The death toll of a devastating explosion at the Upper Big Branch Mine in West Virginia has reached twenty-five and counting. The blast was so severe that many of the dead have yet to be identified, and four miners remain unaccounted for. The grief in this small coal mining community south of Charleston is likely compounded by the very real possibility that the accident was preventable.
In March alone the mine, a nonunion facility owned by Massey Energy, was cited by the Mine Safety and Health Administration (MSHA) for fifty-three safety violations. For example, new communications equipment that would enable rescuers to pinpoint the location of potential survivors, required by legislation passed in the wake of the 2006 Sago disaster, was only “partially installed.” That law also stiffened penalties, to which mine operators responded with an avalanche of appeals, the subject of a February House Labor Committee hearing, where MSHA’s new head, Joe Main, testified that 82,000 safety violations have piled up, awaiting remedy. Committee chair George Miller speculated at the time, “Perhaps this process is protecting those with the worst records.”
Massey may have just proved Miller right: of nearly $900,000 in MSHA fines issued last year at Upper Big Branch — hundreds of them for safety violations considered “significant and substantial” — Massey has contested more than 80 percent. As long as those fines are being challenged, points out Phil Smith, a spokesman for the United Mine Workers, MSHA is blocked from taking further action, such as putting Massey’s mine on a list of pattern offenders, which triggers rigorous intervention.
Despite this atrocious foot-dragging, Massey CEO Don Blankenship had the gall to claim to a West Virginia radio station that neither MSHA nor state regulators “would have allowed the mine to operate if it were thought to be unsafe.” (Last month Massey managers trotted out a company survey to brag that 90 percent of its underground workers “feel that the company is looking after their safety,” data that’s more than a little suspect in a nonunion mine where workers have little protection for blowing the whistle on unsafe conditions.)
In December 2008 Massey was slapped with the largest coal mining safety fines in history, totaling $4.2 million, and the company pleaded guilty to criminal charges in the deaths of two miners at another of its West Virginia mines in 2006. In filing suit against Massey, the widows of those miners uncovered a 2005 memo that revealed Blankenship’s open hostility to safety measures. “If any of you have been asked by your…engineers or anyone else to do anything other than run coal,” the memo to mine supervisors read, “you need to ignore them and run coal.”
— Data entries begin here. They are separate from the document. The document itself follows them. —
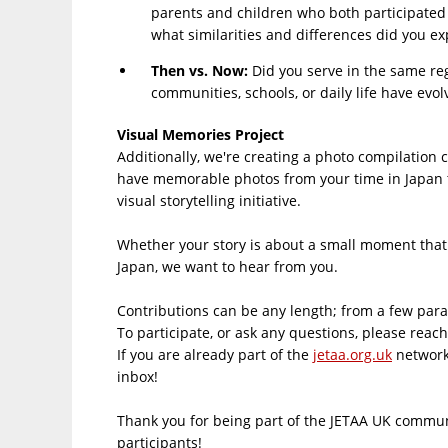
parents and children who both participated 
what similarities and differences did you e
Then vs. Now​:
Did you serve in the same reg
communities, schools, or daily life have evo
Visual Memories Project​
Additionally, we're creating a photo compilation 
have memorable photos from your time in Japan th
visual storytelling initiative.
Whether your story is about a small moment that c
Japan, we want to hear from you.
Contributions can be any length; from a few parag
To participate, or ask any questions, please reac
If you are already part of the
jetaa.org.uk
network,
inbox!
Thank you for being part of the JETAA UK commun
participants!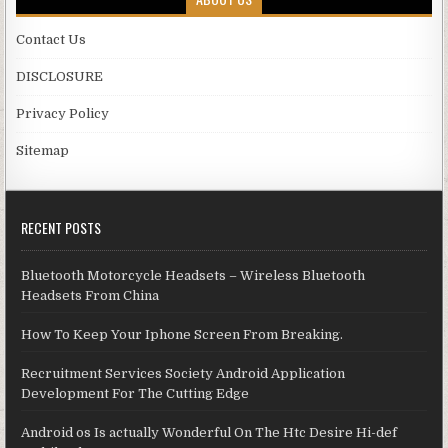
Contact Us
DISCLOSURE
Privacy Policy
Sitemap
RECENT POSTS
Bluetooth Motorcycle Headsets – Wireless Bluetooth
Headsets From China
How To Keep Your Iphone Screen From Breaking.
Recruitment Services Society Android Application
Development For The Cutting Edge
Android os Is actually Wonderful On The Htc Desire Hi-def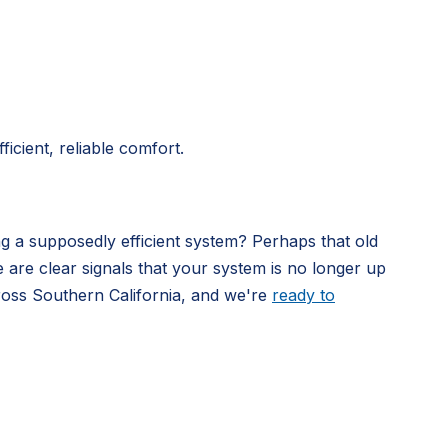
icient, reliable comfort.
ng a supposedly efficient system? Perhaps that old
e are clear signals that your system is no longer up
ross Southern California, and we're
ready to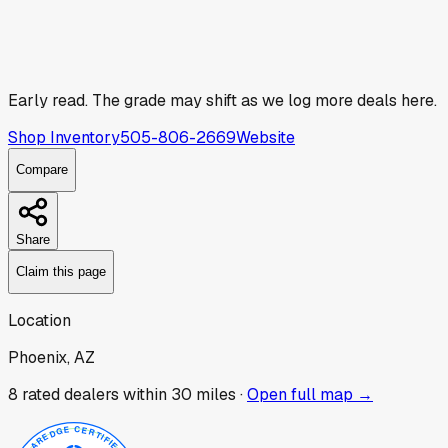
Early read.
The grade may shift as we log more deals here.
Shop Inventory
505-806-2669
Website
Compare
Share
Claim this page
Location
Phoenix, AZ
8
rated dealer
s
within 30 miles ·
Open full map →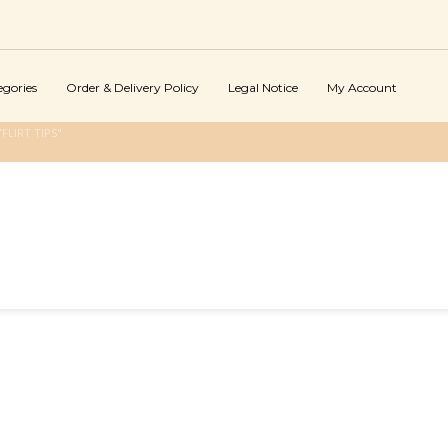
egories
Order & Delivery Policy
Legal Notice
My Account
LIRT TIPS"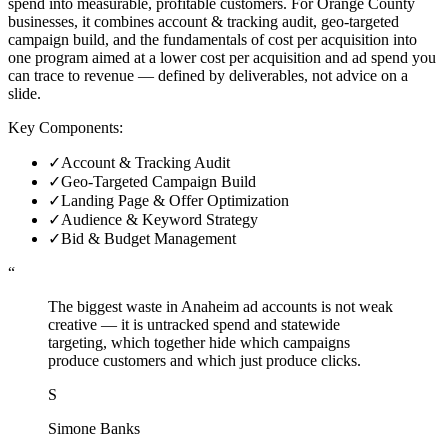
spend into measurable, profitable customers. For Orange County
businesses, it combines account & tracking audit, geo-targeted
campaign build, and the fundamentals of cost per acquisition into
one program aimed at a lower cost per acquisition and ad spend you
can trace to revenue — defined by deliverables, not advice on a
slide.
Key Components:
✓
Account & Tracking Audit
✓
Geo-Targeted Campaign Build
✓
Landing Page & Offer Optimization
✓
Audience & Keyword Strategy
✓
Bid & Budget Management
“
The biggest waste in Anaheim ad accounts is not weak
creative — it is untracked spend and statewide
targeting, which together hide which campaigns
produce customers and which just produce clicks.
S
Simone Banks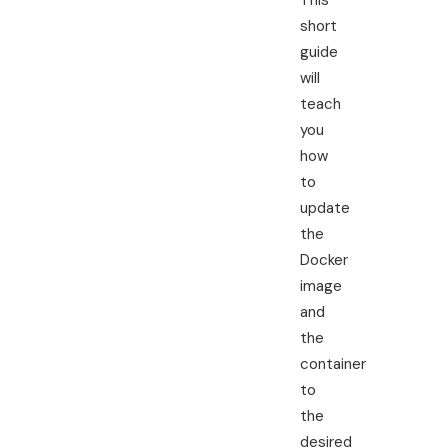
This
short
guide
will
teach
you
how
to
update
the
Docker
image
and
the
container
to
the
desired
The West Virginia explosion, the most deadly mining disaster since 1984, is the first major test for Obama’s new Department of Labor. Secretary Hilda Solis has promised to investigate and “take action.” But that means she and Main will either have to find a way to hold reckless operators like Massey accountable in the face of a crippling appeals process—or push Congress to pass a new mining bill that will close the lethal appeals loophole.